I’ve been practicing my talent for getting lost. Rosie the hound dog and I set off this week to visit a certain sandy bank on the far side of Rat Pond where there’s a nice spot to sit and meditate. But I got distracted by a path that branches off to the left of the known route. Impulsive I decided it might lead to another trail I’d heard about that supposedly circles the pond, so we took it. Walked for about a mile through dark woods. Passed an abandoned, lichen-and-mold encrusted refrigerator. Stopped to bang on some grisly, abandoned oil drums. Came to a clearing where there was a nice cabin, nobody around, but a sturdy walking stick leaning next to the front door. Worried about Hansel and Gretel. Walked on past. Got confused and turned around in a web of crisscrossing trails, and headed back in what I thought was the direction of the rectory. The path became a road with more cabins secluded in clearings. I was relieved to see a burly, hatless man walking towards me. Shouted a friendly hello and asked him, “If I keep walking this way will I get back to route 30?” There was no answer, just the crunch of his feet on the gravel as he passed without looking at me, and the bizarre sound of loud radio static.

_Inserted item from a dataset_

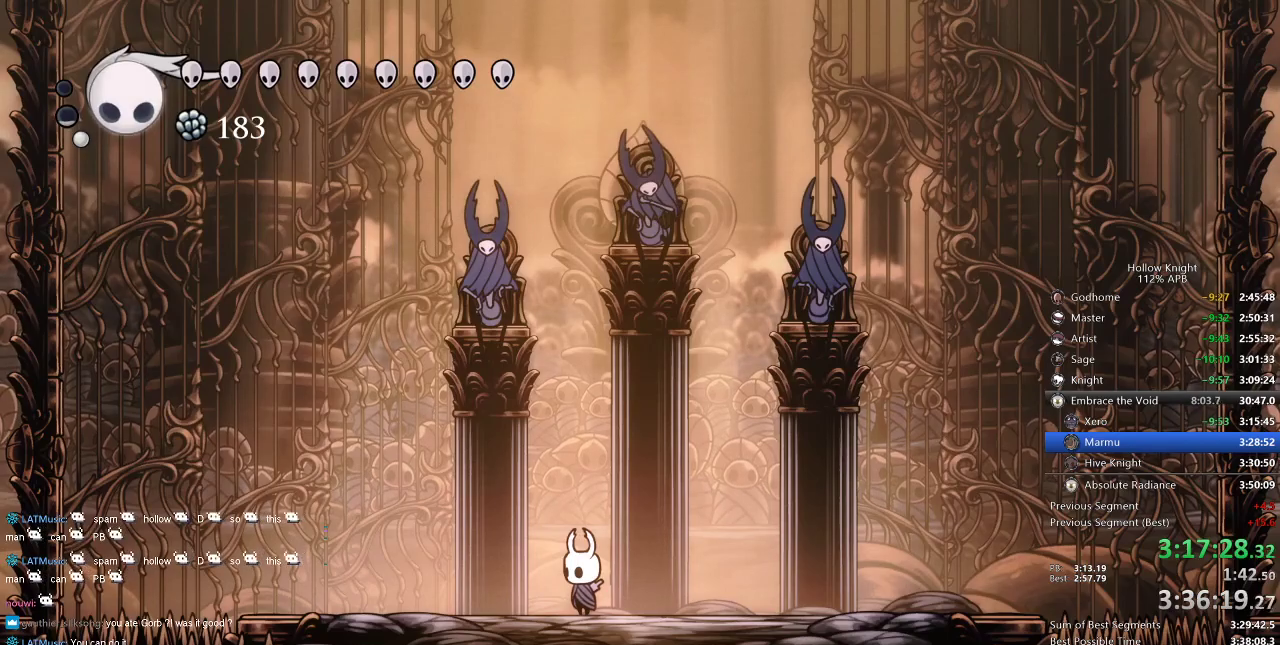
{"keys": [], "events": []}
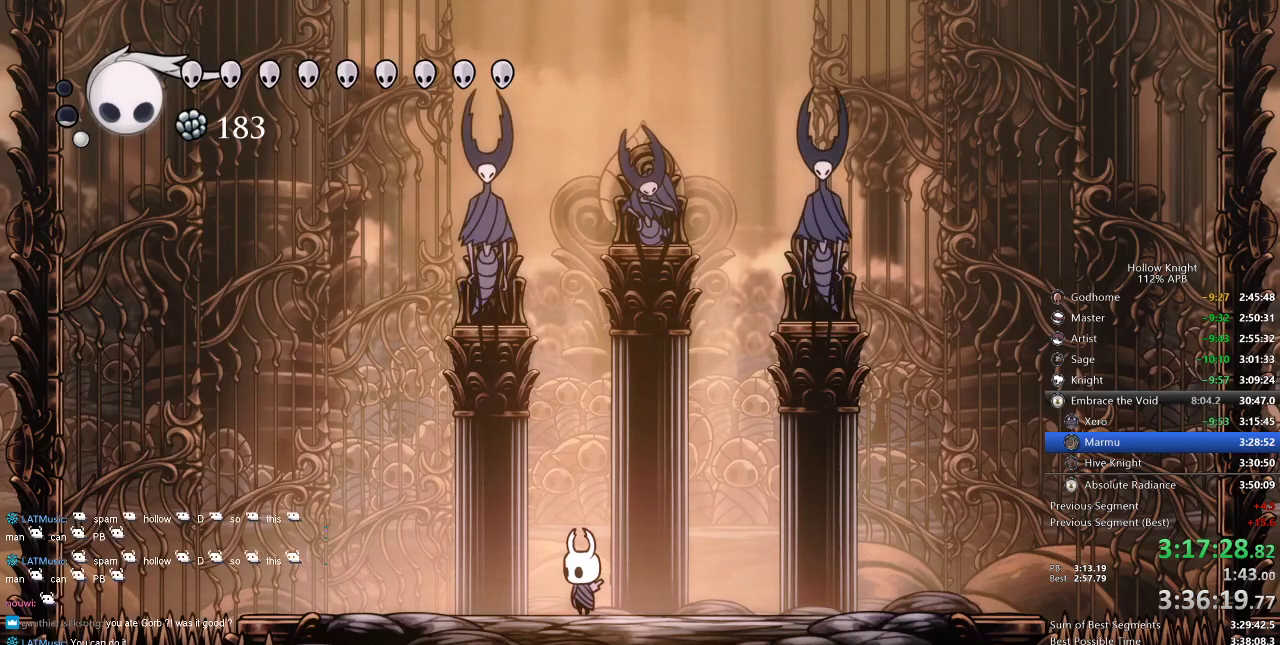
{"keys": [], "events": []}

I started to feel like I had landed in a twilight zone episode involving aliens. Then, 50 feet from behind me, he shouted out, in not a friendly way, “It’s a PRIVATE road.” Disoriented, anxious, and a bit confused, Rosie and I picked up our pace and, 15 minutes later - which felt like an hour - found ourselves back on familiar ground.

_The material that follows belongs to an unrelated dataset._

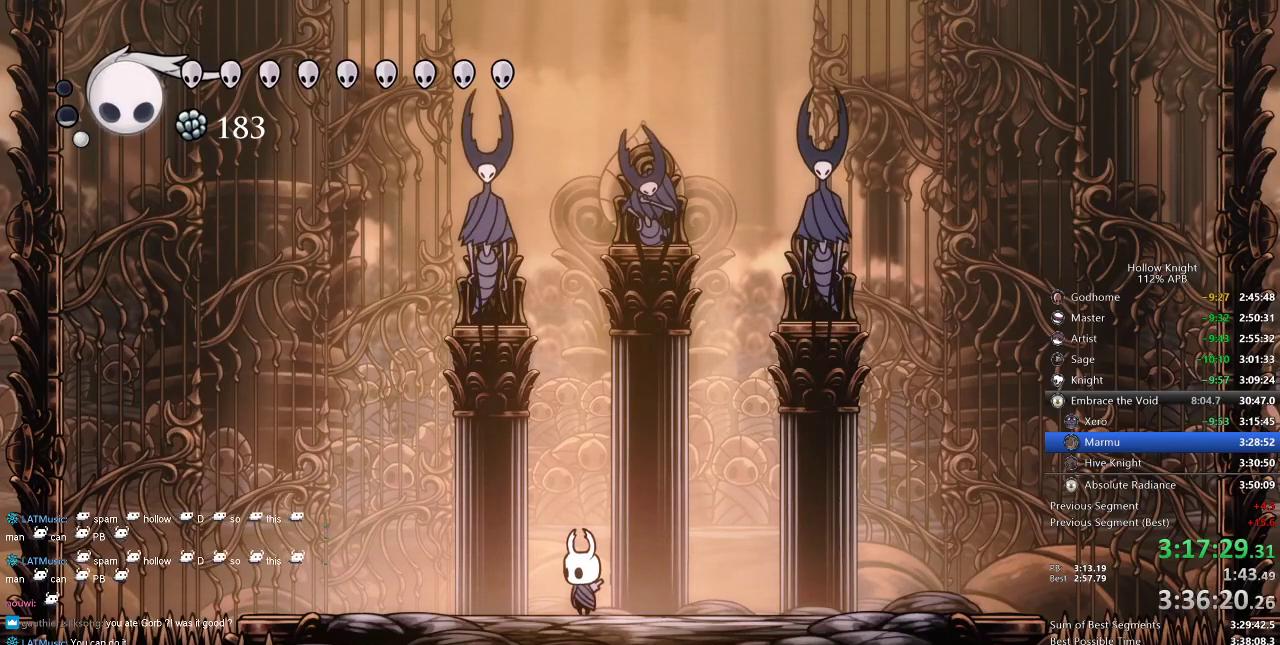
{"keys": [], "events": []}
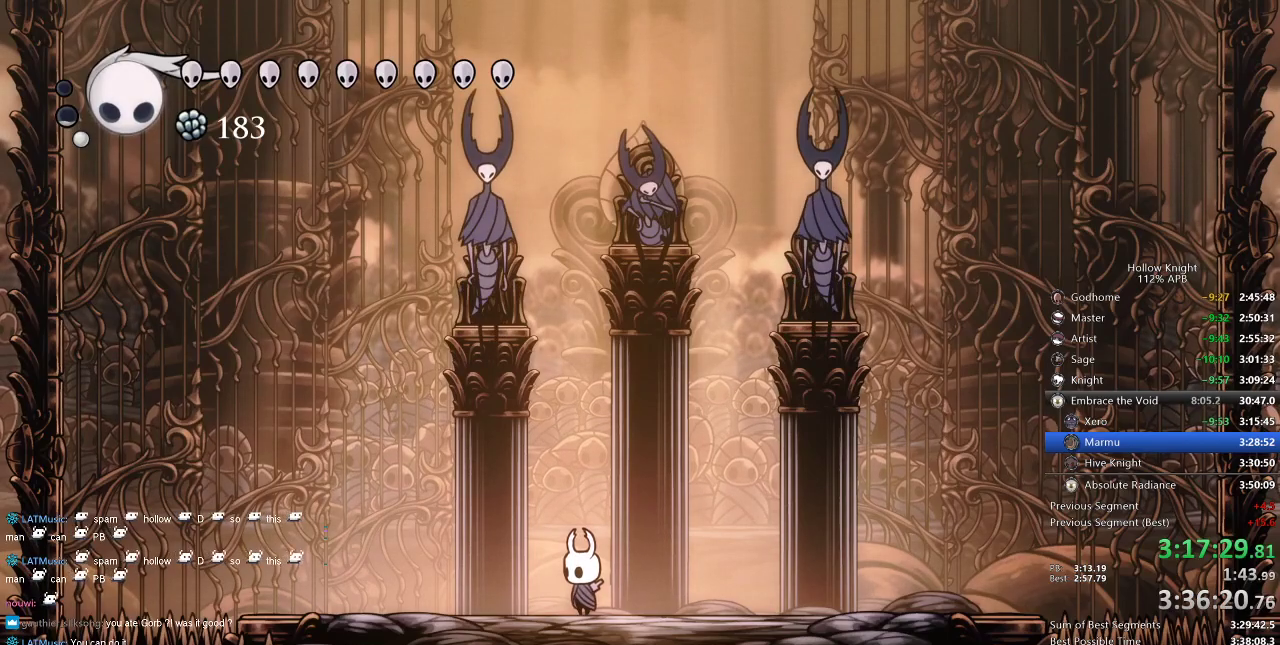
{"keys": [], "events": []}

Jesus is in a disorienting, strange territory in our gospel lesson from Mark, the region of Tyre and Sidon, north of Galilee, along the Mediterranean coast. No one knows why he was there, or where he was going. It’s gentile land. Not friendly to Jews like himself. He’s off his patch, and not comfortable. He finds a safe house and resolves to stay hidden. BUT news of his healing ministry has preceded him. A solitary women finds him, approaches, falls down at his feet, and cries out, “Sir! Please help me!” Contact between respectable men and unknown women was strictly forbidden by Jesus’ culture. The situation violates all the social rules. But she is desperate for help with nowhere else to turn. Her daughter has a severe mental illness, in ancient terminology, “an unclean spirit. A demon.” Our terminology is more sophisticated, but many forms of mental illness still disrupt and destroy lives and families, frustrating theories and healing strategies of today. Like my experience in the woods, the encounter between Jesus and the Syrophoenecian woman blurs social boundaries and categories. It’s highly uncomfortable.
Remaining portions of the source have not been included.